Southend Hospital with ambulances

Locally, around 300 people a day attend A&E at Southend Hospital. With the summer holiday season upon us it is important to remember the choice of places open to you should you need help because you are unwell or injured.

Dr Roger Gardiner, local GP and unplanned care clinical lead for NHS Castle Point and Rochford Clinical Commissioning Group, said: “During the summer months visitors flock to this area to enjoy the seaside. To ensure that everyone can access the NHS services they need we want to encourage everyone to stop and think before going to A&E.

“A&E is there for life-threatening emergencies such as loss of consciousness, suspected heart attacks, breathing difficulties, or severe bleeding that cannot be stopped. If it is not a serious medical emergency, A&E is not the right choice.”

Yvonne Blücher, Managing Director at Southend University Hospital NHS Foundation Trust, said: “People attending A&E who could obtain care elsewhere put undue pressure on both the department and the hospital as a whole. On many occasions it would have been better for the patient and the hospital if they sought treatment from a more appropriate service.

“We want our staff to be able to concentrate on those patients who really need their specialist expertise.”

Gary Baines, an Essex area manager for the East of England Ambulance Service, said: “People should use 999 only for the life-threatening and serious emergencies such as cardiac arrest, suspected stroke, suspected heart attack, and so on.
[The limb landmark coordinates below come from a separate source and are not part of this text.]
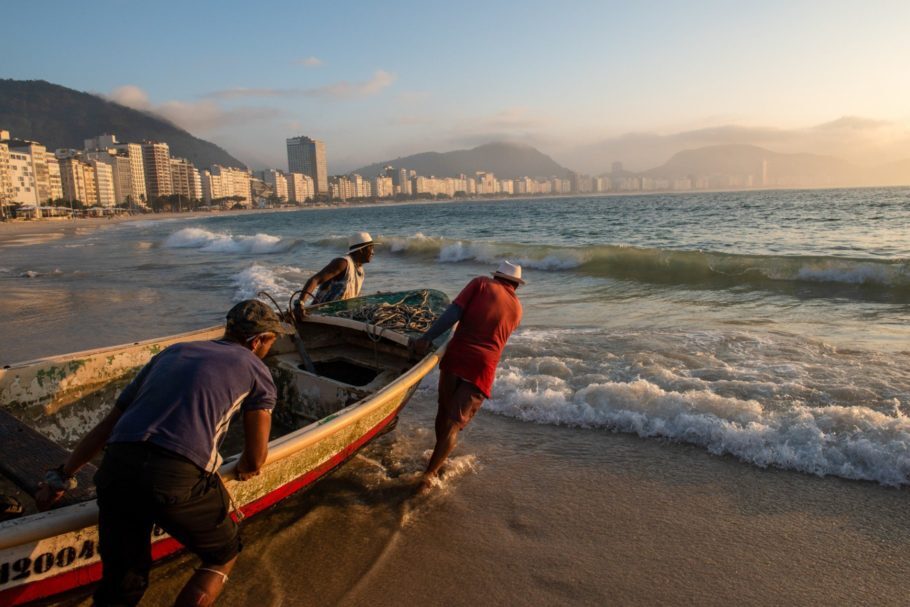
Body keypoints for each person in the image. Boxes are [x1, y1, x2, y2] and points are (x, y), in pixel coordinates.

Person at [36, 300, 294, 607]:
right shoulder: (255, 370)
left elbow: (108, 425)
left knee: (124, 582)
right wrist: (249, 467)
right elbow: (254, 459)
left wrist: (61, 476)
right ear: (257, 341)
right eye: (270, 342)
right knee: (224, 553)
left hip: (116, 467)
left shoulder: (173, 353)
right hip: (175, 477)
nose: (268, 350)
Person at [410, 260, 524, 492]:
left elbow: (454, 313)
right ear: (516, 285)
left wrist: (427, 337)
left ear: (497, 277)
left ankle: (434, 464)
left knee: (444, 410)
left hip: (458, 355)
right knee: (454, 424)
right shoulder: (518, 308)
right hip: (483, 366)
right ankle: (431, 473)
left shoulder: (481, 283)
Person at [298, 231, 374, 309]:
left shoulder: (360, 270)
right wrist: (300, 303)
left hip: (340, 314)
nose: (373, 252)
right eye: (371, 248)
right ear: (361, 250)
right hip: (321, 312)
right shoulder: (343, 263)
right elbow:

The NHS 111 is the alternative for people to use when they have a genuine problem but it isn’t serious – people don’t realise this but it can provide help and advice and out of hours GP appointments. If you arrive at A&E by ambulance you will still have to wait unless your condition is urgent. Make use of the great support out there from 111, GPs and pharmacists; they will get you the help you need and save you time.”